The bottom line is, given a securely designed “invoker kernel,” many aspects of a smart account can be securely modularized. That’s what we should strive for with EIP-3074, so that we can keep users safe while ensuring that account innovations are not monopolized by wallet companies.

Conclusions

The greatest strength of EIP-3074, its simplicity, is also its greatest weakness. If it wasn’t so simple, it wouldn’t have been merged into the protocol.

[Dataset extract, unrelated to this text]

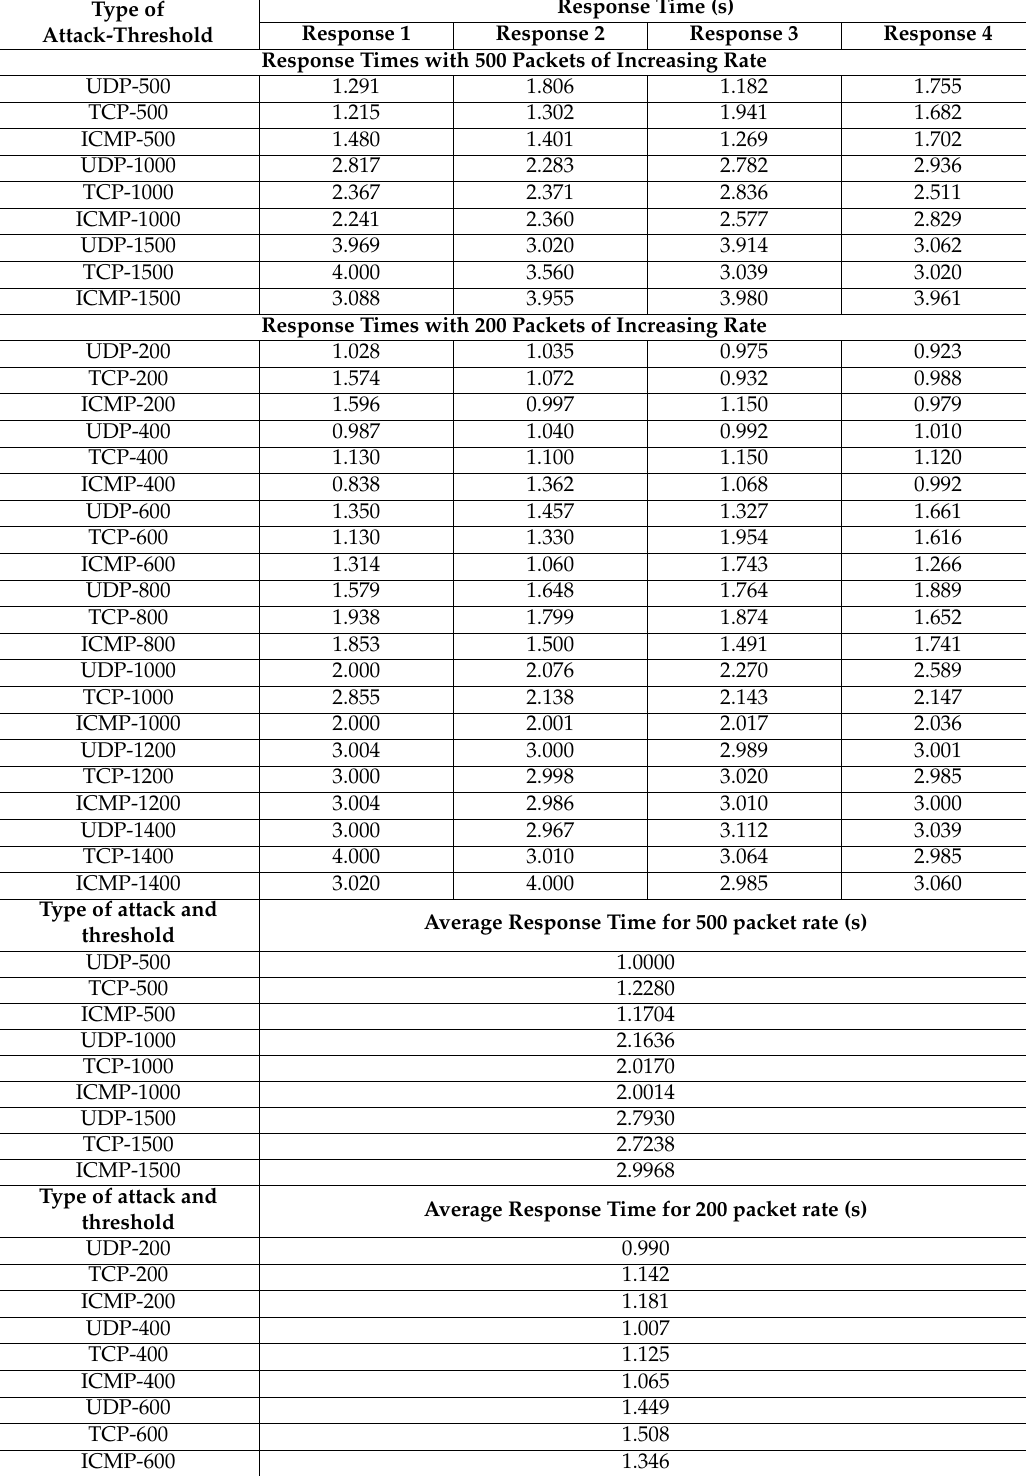
Table 1. Response times of the increasing rates of 200 and 500 packets and the average response times for 200 and 500 packet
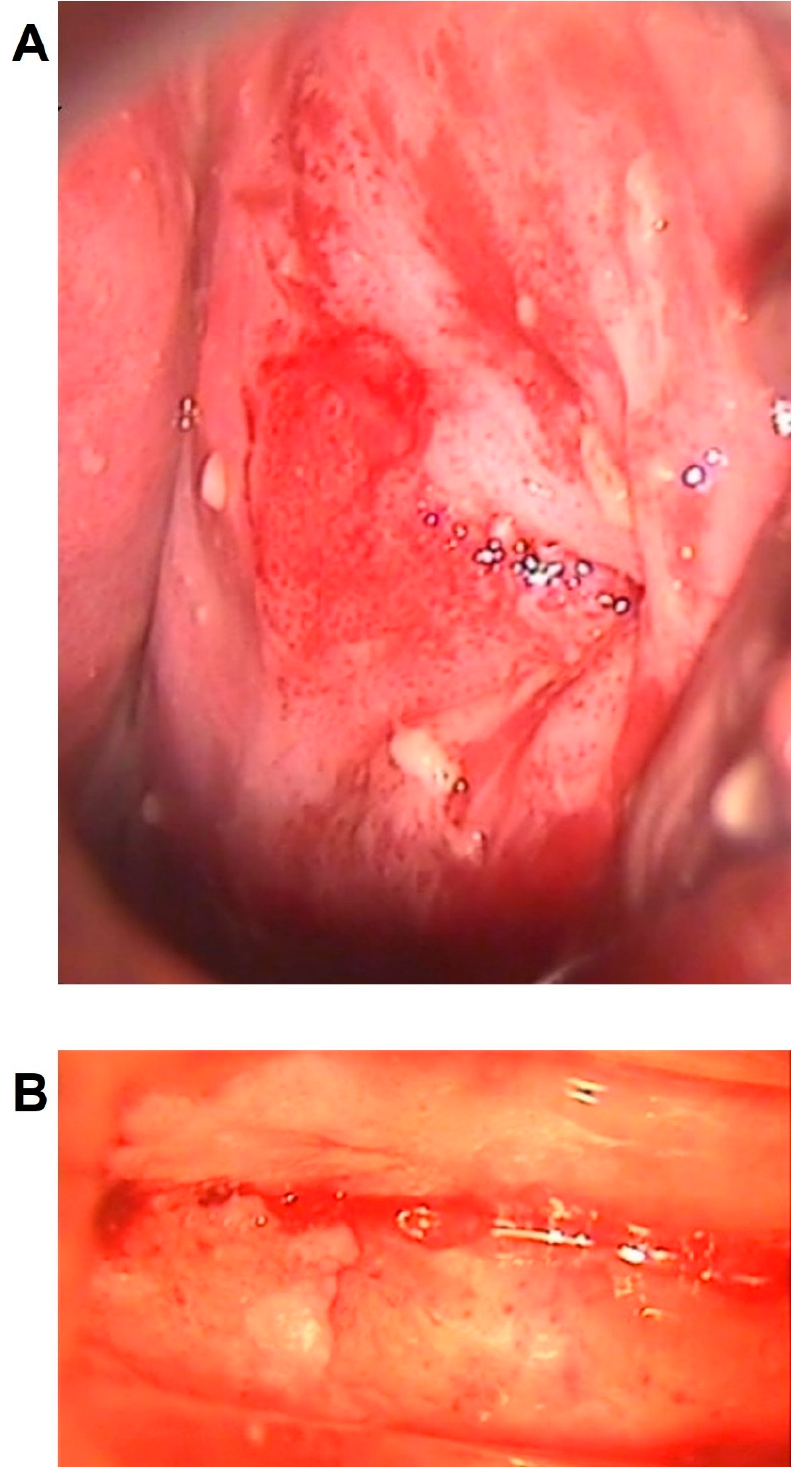
Figure 4. Colposcopic patterns associated with microinvasive VAIN3. Abnormal colposcopic findings of grade 2, vascular patterns and papillary lesions with regular ( A ) and/or irregular ( B ) surface in two women affected by VAIN3 with stromal microinvasion, both located at the vaginal vault, after previous hysterectomy for cervical cancer.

But because it’s so simple, the application layer has to tackle most of the complexity of AA, opening up a lot of room for mistakes.

This post highlights two particular pitfalls to avoid:

  • If we don’t implement validation-execution separation for invokers, it will be hard for a permissionless mempool to exist for EIP-3074 transactions, fragmenting the relayer ecosystem and increasing the risks of censorship.
  • If popular wallets don’t whitelist modular invokers that properly implement separation-of-concerns, users will only have access to a fixed set of account functionalities, severely limiting the potential of account abstraction.

In a follow-up blog post, I will make the case that the best way to avoid these pitfalls is to use EIP-3074 in conjunction with ERC-4337 (and eventually EIP-7560), which will give EOA users the benefits of ERC-4337 “for free”: permissionless mempools, diverse paymasters, modular smart accounts, and more.

At the end of the day, the future of AA is bright, and all the more so with EIP-3074 bringing AA to EOA users. Let’s try to build around EIP-3074 the right way, so that we can preserve the spirit of Ethereum itself: open, innovative, and permissionless.